By Joshua Partlow - WASHINGTON POST
Updated: 05/11/07 7:46 AM
BAGHDAD — A majority of Iraq’s parliament has signed a proposed bill that would require a timetable for the withdrawal of U.S. soldiers from Iraq and freeze current troop levels.
The bill would create a timeline for a gradual departure, much like what some Democratic lawmakers in the United States have demanded, and would require the Iraqi government to secure parliament’s approval before any further extensions of the U.N. mandate for foreign troops in Iraq, which expires at the end of this year.
“We haven’t asked for the immediate withdrawal of multinational forces; we asked that we should build our security forces and make them qualified and at that point there would be a withdrawal,” said Baha al- Araji, a parliamentarian allied with the anti-American Shiite cleric Muqtada al-Sadr, whose supporters drafted the bill. “But no one can accept the occupation of this country.”
In both Iraq and the United States, there is deepening frustration among lawmakers and the public over President Bush’s troop build-up, a policy that has yet to prevent widespread killing in Iraq. At the same time, Bush and Prime Minister Nouri al-Maliki are dispatching their emissaries in an urgent trans- Atlantic gambit to shore up support.
Iraq’s national security adviser, Mowaffak al-Rubaie, was in Washington this week to ask Democratic congressmen to have patience with the troop surge and to not abandon Iraq at such a precarious time.
Wednesday, Vice President Cheney landed in Baghdad to press the government to act quickly on a list of divisive political issues the Bush administration deems necessary for longterm stability.
On his second day in Iraq, Cheney spoke to U.S. soldiers at a base near Tikrit about the difficulties they face each day.
“We are here, above all, because the terrorists who have declared war on America and other free nations have made Iraq the central front in that war,” he said.
“The United States, also, has made a decision: As the prime target of a global war against terror, we will stay on the offensive. We will not sit back and wait to be hit again.”
But as in the United States, Iraq’s lawmakers are moving further away from the views of the government, particularly on the basic issue of American presence in Iraq.
The draft bill is being championed by a 30-member bloc loyal to al-Sadr, but it has also gained support from some other Shiite, Sunni and Kurdish legislators.
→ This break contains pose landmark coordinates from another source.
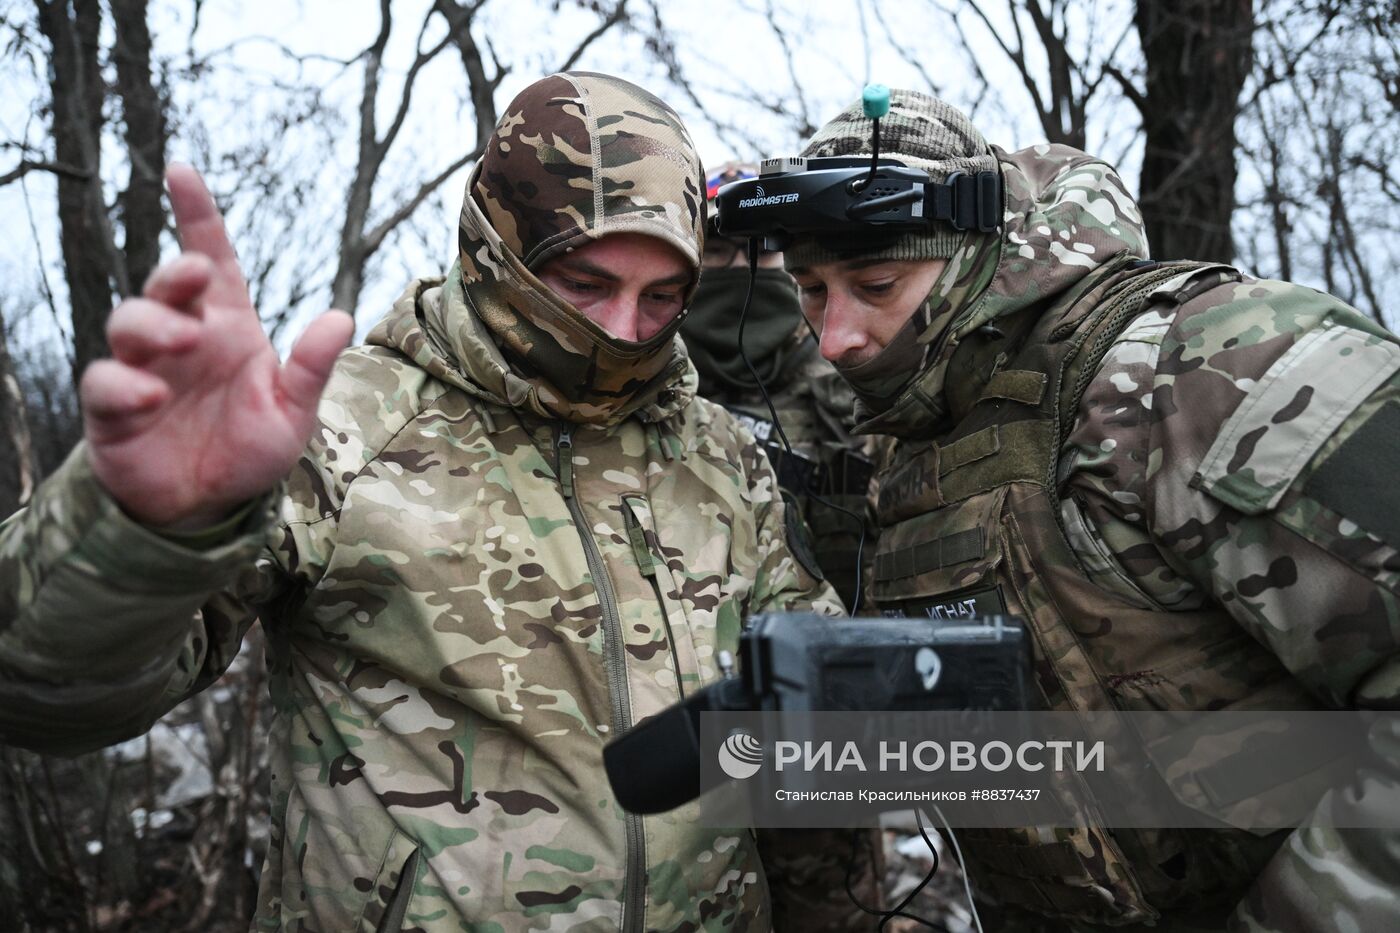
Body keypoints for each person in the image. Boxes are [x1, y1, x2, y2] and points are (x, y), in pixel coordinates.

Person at [0, 71, 843, 932]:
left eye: (662, 297)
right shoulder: (343, 426)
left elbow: (811, 740)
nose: (624, 331)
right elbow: (41, 688)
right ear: (494, 253)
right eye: (585, 284)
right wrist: (142, 528)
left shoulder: (722, 457)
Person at [740, 89, 1400, 931]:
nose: (835, 337)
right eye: (809, 288)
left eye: (875, 283)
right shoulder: (908, 446)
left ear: (975, 252)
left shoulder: (1202, 368)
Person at [682, 162, 879, 612]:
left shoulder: (853, 377)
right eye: (715, 252)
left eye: (762, 251)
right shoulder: (653, 387)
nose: (741, 270)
So far, at least 138 lawmakers have signed the proposed legislation, the slimmest possible majority in the 275- member parliament, according to al-Araji.
“We think that America has committed a grave injustice against the Iraqi people and against the glorious history of Iraq, when they destroyed our institutions, and then rebuilt them in the wrong way,” said Hussein al-Falluji, a lawmaker from the largest Sunni coalition in parliament, and a supporter of the timetable proposal.
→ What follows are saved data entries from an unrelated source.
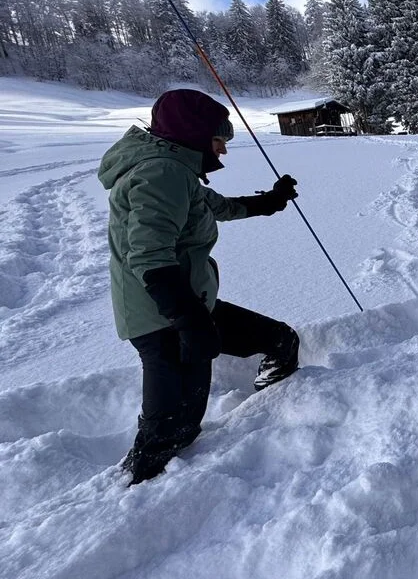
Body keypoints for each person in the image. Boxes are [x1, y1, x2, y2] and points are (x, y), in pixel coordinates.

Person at [98, 89, 302, 485]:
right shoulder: (161, 172)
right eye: (219, 141)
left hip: (189, 306)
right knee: (170, 430)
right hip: (164, 318)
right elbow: (150, 256)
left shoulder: (174, 170)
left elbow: (214, 207)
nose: (223, 152)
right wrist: (190, 322)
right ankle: (135, 496)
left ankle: (273, 410)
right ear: (193, 135)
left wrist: (269, 201)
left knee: (280, 340)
Several legislators, including those loyal to al-Maliki, doubted the effort would succeed at a time when Iraqi troops still rely on U.S. firepower.
“I don’t think it’s a good idea. Unless we complete building our forces so we are capable of defending the country, and bringing security to the country, then we are not ready for something like this,” said Hachim al-Hassani, a secular Sunni from the Iraqi National List.
Ali al-Adeeb, a lawmaker from al-Maliki’s Dawa party, said any timetable for American withdrawal should be accompanied by a timetable for training and equipping the Iraqi security forces.
There was also some disagreement over the terms of the proposed timetable legislation. Kurdish lawmaker Mahmoud Othman told the Associated Press he agreed to back the measure on the condition it include an accompanying timeline for the build-up of Iraqi forces, but this was not included in the draft, which he called a “deception.”
The sectarian violence continued on Thursday, as the Islamic State of Iraq, an insurgent coalition that includes al-Qaida in Iraq, posted an Internet video that purports to show the killing of nine Iraqi police and army officers.
The U.S. military said one Marine had been killed Tuesday during fighting in Anbar province in western Iraq. Two other U.S. soldiers died Thursday from gunshot wounds, one in Baghdad and the other in Diwaniyah, south of the capital. The deaths raised the U.S. toll to 3,383 since the war began in March 2003.